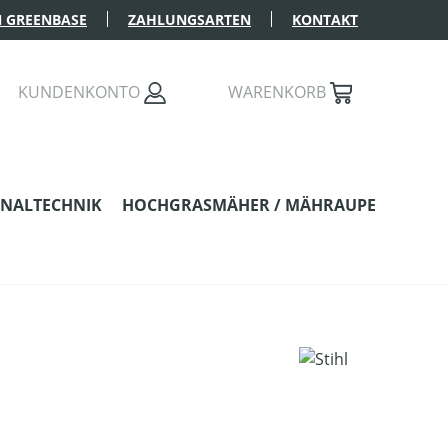
 GREENBASE
ZAHLUNGSARTEN
KONTAKT
KUNDENKONTO
WARENKORB
NALTECHNIK
HOCHGRASMÄHER / MÄHRAUPE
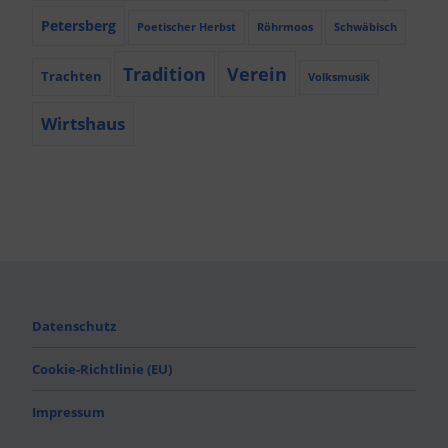
Petersberg
Poetischer Herbst
Röhrmoos
Schwäbisch
Tradition
Verein
Trachten
Volksmusik
Wirtshaus
Datenschutz
Cookie-Richtlinie (EU)
Impressum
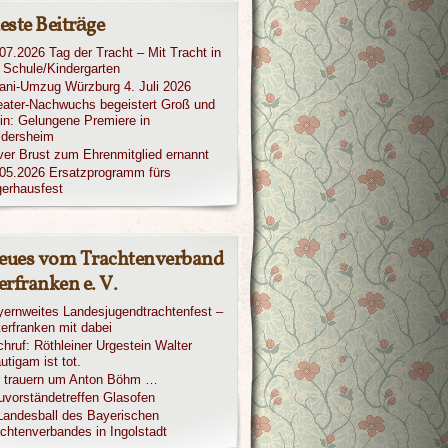
este Beiträge
07.2026 Tag der Tracht – Mit Tracht in
 Schule/Kindergarten
iani-Umzug Würzburg 4. Juli 2026
ater-Nachwuchs begeistert Groß und
in: Gelungene Premiere in
ldersheim
ver Brust zum Ehrenmitglied ernannt
05.2026 Ersatzprogramm fürs
erhausfest
eues vom Trachtenverband
rfranken e. V.
ernweites Landesjugendtrachtenfest –
erfranken mit dabei
hruf: Röthleiner Urgestein Walter
utigam ist tot.
r trauern um Anton Böhm …
vorständetreffen Glasofen
Landesball des Bayerischen
chtenverbandes in Ingolstadt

· · · ·

Work to complete - The required output is the exact run of lines from the one with "Landesball des Bayerischen" through the final line of the entries.

Answer to this exercise -
Landesball des Bayerischen
chtenverbandes in Ingolstadt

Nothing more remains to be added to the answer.